16 Toen riep een wijze vrouw uit de stad: Hoort, hoort, zegt toch tot Joab: Nader tot hiertoe, dat ik tot u spreke.
17 Toen hij nu tot haar naderde, zeide de vrouw: Zijt gij Joab? En hij zeide: Ik ben het; en zij zeide tot hem: Hoor de woorden uwer dienstmaagd; en hij zeide: Ik hoor.
18 Toen sprak zij, zeggende: In voortijden spraken zij gemeenlijk, zeggende: Zij zullen zonder twijfel te Abel vragen; en alzo volbrachten zij het.

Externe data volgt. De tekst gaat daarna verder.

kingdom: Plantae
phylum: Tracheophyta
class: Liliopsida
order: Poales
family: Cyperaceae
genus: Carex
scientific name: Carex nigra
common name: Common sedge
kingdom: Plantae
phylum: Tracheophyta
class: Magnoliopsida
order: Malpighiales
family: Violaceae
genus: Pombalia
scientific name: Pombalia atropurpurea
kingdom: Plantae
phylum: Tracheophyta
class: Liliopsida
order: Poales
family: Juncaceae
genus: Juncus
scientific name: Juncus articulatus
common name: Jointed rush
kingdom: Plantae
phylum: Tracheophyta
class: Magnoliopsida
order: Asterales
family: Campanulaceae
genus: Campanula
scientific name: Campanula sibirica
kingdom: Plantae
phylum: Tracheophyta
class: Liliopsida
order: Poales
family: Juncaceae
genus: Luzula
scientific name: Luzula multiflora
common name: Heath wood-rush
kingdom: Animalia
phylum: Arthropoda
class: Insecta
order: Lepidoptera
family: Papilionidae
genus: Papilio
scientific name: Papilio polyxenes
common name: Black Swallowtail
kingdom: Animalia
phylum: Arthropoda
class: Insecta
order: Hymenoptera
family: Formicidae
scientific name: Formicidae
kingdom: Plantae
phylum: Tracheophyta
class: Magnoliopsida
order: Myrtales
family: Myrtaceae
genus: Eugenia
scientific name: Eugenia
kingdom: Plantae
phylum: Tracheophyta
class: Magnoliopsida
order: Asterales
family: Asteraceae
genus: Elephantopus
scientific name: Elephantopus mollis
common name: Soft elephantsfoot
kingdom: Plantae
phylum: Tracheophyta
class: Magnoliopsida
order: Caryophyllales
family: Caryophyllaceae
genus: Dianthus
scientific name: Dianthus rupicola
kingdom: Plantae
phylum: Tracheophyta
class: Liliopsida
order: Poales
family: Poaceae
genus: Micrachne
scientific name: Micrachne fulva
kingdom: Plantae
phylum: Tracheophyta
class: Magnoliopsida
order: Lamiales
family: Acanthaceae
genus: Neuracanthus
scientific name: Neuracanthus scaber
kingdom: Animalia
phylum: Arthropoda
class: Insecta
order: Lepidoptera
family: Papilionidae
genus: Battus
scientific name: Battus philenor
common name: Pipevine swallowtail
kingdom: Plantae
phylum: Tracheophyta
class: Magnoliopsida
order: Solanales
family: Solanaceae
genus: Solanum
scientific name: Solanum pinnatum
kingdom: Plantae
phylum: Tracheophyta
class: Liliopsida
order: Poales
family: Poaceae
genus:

19 Ik ben een van de vreedzamen, van de getrouwen in Israel, en gij zoekt te doden een stad, die een moeder is in Israel; waarom zoudt gij het erfdeel des HEEREN verslinden?
20 Toen antwoordde Joab, en zeide: Het zij verre, het zij verre van mij, dat ik zou verslinden, en dat ik zou verderven!
21 De zaak is niet alzo; maar een man van het gebergte van Efraim, wiens naam is Seba, de zoon van Bichri, heeft zijn hand opgeheven tegen den koning, tegen David; lever hem alleen, zo zal ik van deze stad aftrekken. Toen zeide de vrouw tot Joab: Zie, zijn hoofd zal tot u over den muur geworpen worden.
22 En de vrouw kwam in tot al het volk, met haar wijsheid; en zij hieuwen Seba, den zoon van Bichri, het hoofd af, en wierpen het tot Joab. Toen blies hij met de bazuin, en zij verstrooiden zich van de stad, een iegelijk naar zijn tenten; en Joab keerde weder naar Jeruzalem tot den koning.